Scotland will be hit by a head teacher recruitment crisis because of Scottish Government plans to make those in charge of schools achieve a high-level qualification, MSPs have been told.
First Minister Nicola Sturgeon announced earlier this year that head teachers will be forced to take a new masters qualification to improve leadership in the country’s schools.
Teachers could start studying for the certificate from August this year and it will become mandatory by 2018/19.
Terry Lanagan, of the Association of Directors of Education in Scotland, told Holyrood’s Education Committee every council is already struggling to fill posts, with some primary schools not receiving a single applicant for vacancies.
He said: “If this were to be introduced there would very quickly be a crisis where schools are unable to recruit head teachers across the country.”
Earlier, MSPs were told parents do not get enough information about their children’s performance at school as the prospect of reintroducing national primary school testing was discussed.
Iain Ellis, chairman of the National Parent Forum of Scotland, said: “We get parents’ nights once a year.

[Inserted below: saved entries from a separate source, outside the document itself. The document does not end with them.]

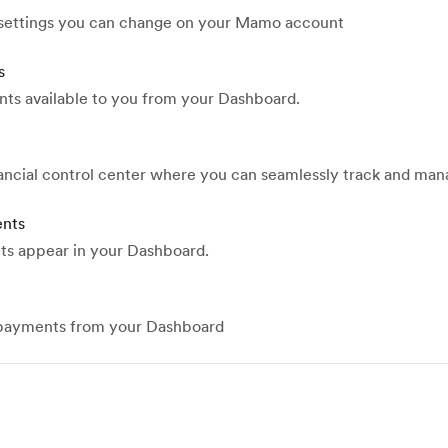
 settings you can change on your Mamo account
s
nts available to you from your Dashboard.
nancial control center where you can seamlessly track and ma
ents
ts appear in your Dashboard.
 payments from your Dashboard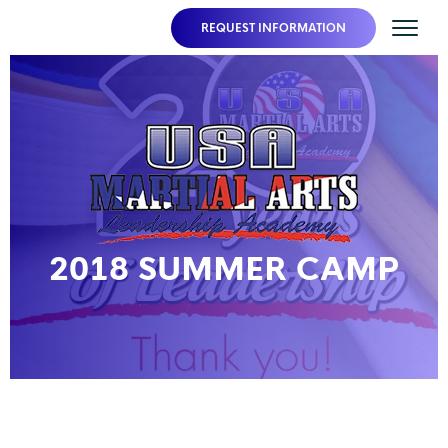
REQUEST INFORMATION
2018 SUMMER CAMP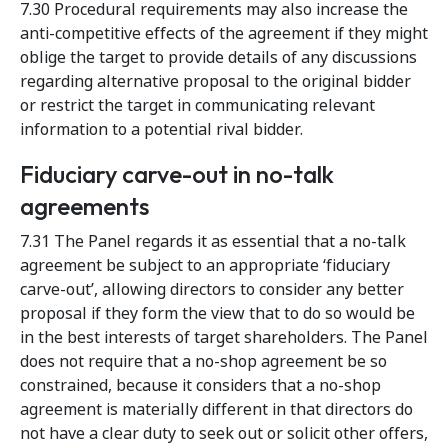
7.30 Procedural requirements may also increase the
anti-competitive effects of the agreement if they might
oblige the target to provide details of any discussions
regarding alternative proposal to the original bidder
or restrict the target in communicating relevant
information to a potential rival bidder.
Fiduciary carve-out in no-talk
agreements
7.31 The Panel regards it as essential that a no-talk
agreement be subject to an appropriate ‘fiduciary
carve-out’, allowing directors to consider any better
proposal if they form the view that to do so would be
in the best interests of target shareholders. The Panel
does not require that a no-shop agreement be so
constrained, because it considers that a no-shop
agreement is materially different in that directors do
not have a clear duty to seek out or solicit other offers,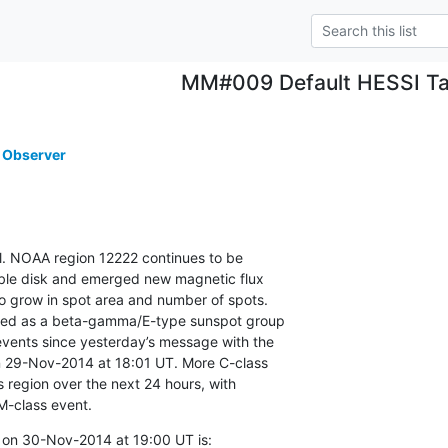
MM#009 Default HESSI Ta
 Observer
vel. NOAA region 12222 continues to be

ible disk and emerged new magnetic flux

o grow in spot area and number of spots.

ied as a beta-gamma/E-type sunspot group

vents since yesterday’s message with the

on 29-Nov-2014 at 18:01 UT. More C-class

s region over the next 24 hours, with

M-class event.
 on 30-Nov-2014 at 19:00 UT is: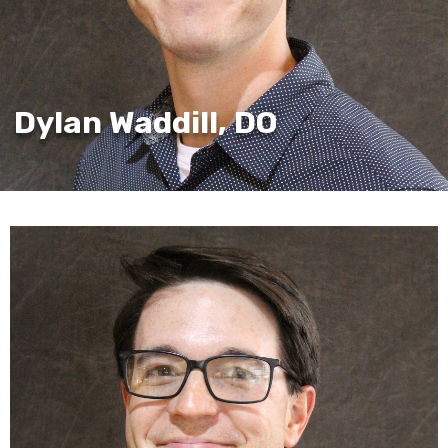
Dylan Waddill, DO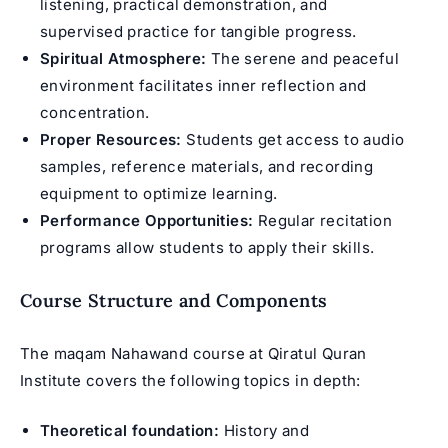
listening, practical demonstration, and
supervised practice for tangible progress.
Spiritual Atmosphere:
The serene and peaceful
environment facilitates inner reflection and
concentration.
Proper Resources:
Students get access to audio
samples, reference materials, and recording
equipment to optimize learning.
Performance Opportunities:
Regular recitation
programs allow students to apply their skills.
Course Structure and Components
The maqam Nahawand course at Qiratul Quran
Institute covers the following topics in depth:
Theoretical foundation:
History and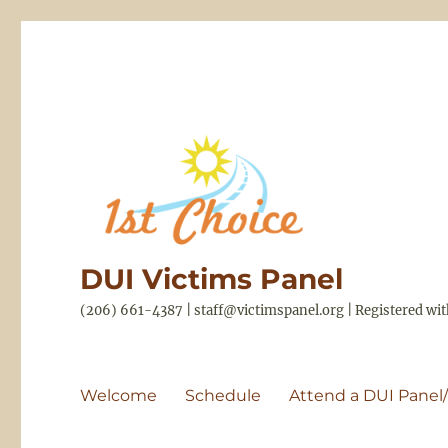
DUI Victims Panel
(206) 661-4387 | staff@victimspanel.org | Registered w
Welcome
Schedule
Attend a DUI Panel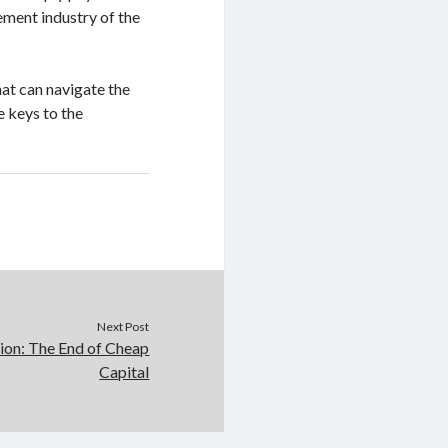
ement industry of the
hat can navigate the
e keys to the
Next Post
tion: The End of Cheap
Capital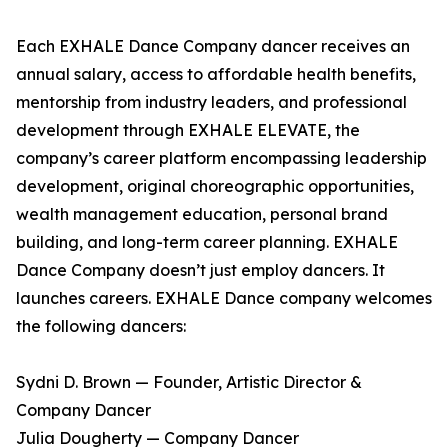
Each EXHALE Dance Company dancer receives an
annual salary, access to affordable health benefits,
mentorship from industry leaders, and professional
development through EXHALE ELEVATE, the
company’s career platform encompassing leadership
development, original choreographic opportunities,
wealth management education, personal brand
building, and long-term career planning. EXHALE
Dance Company doesn’t just employ dancers. It
launches careers. EXHALE Dance company welcomes
the following dancers:
Sydni D. Brown — Founder, Artistic Director &
Company Dancer
Julia Dougherty — Company Dancer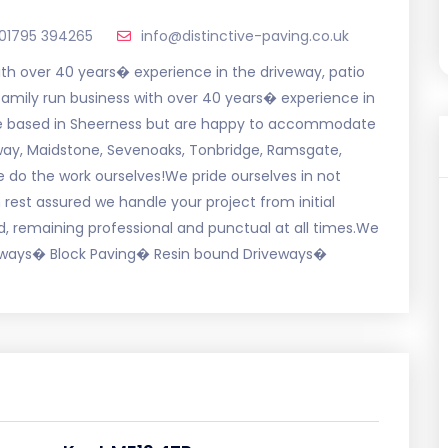
01795 394265
info@distinctive-paving.co.uk
with over 40 years� experience in the driveway, patio
 family run business with over 40 years� experience in
re based in Sheerness but are happy to accommodate
way, Maidstone, Sevenoaks, Tonbridge, Ramsgate,
do the work ourselves!We pride ourselves in not
rest assured we handle your project from initial
d, remaining professional and punctual at all times.We
iveways� Block Paving� Resin bound Driveways�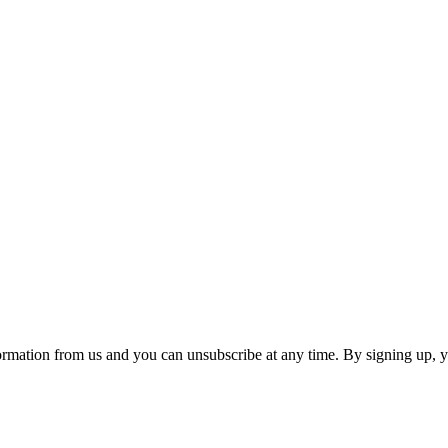
ormation from us and you can unsubscribe at any time. By signing up, 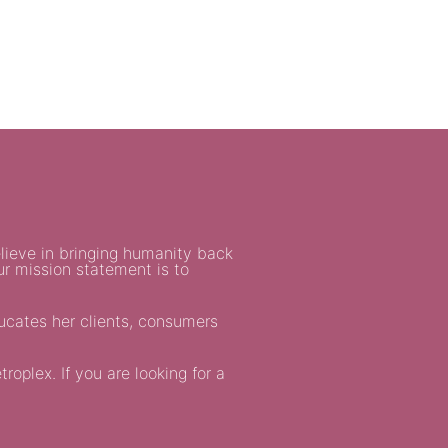
lieve in bringing humanity back
ur mission statement is to
ducates her clients, consumers
oplex. If you are looking for a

We get a report card which a lot of the times looks like it has been cut and pasted and you can’t tell if it’s our child it’s aimed at or someone else’s child.”
But Scotland’s largest teaching union the EIS said concerns about how data gathered using national testing in schools will be used is “causing angst” in the profession.
In August Ms Sturgeon announced the return of standardised assessments, with all pupils to be tested in P1, P4 and P7, and again in S3.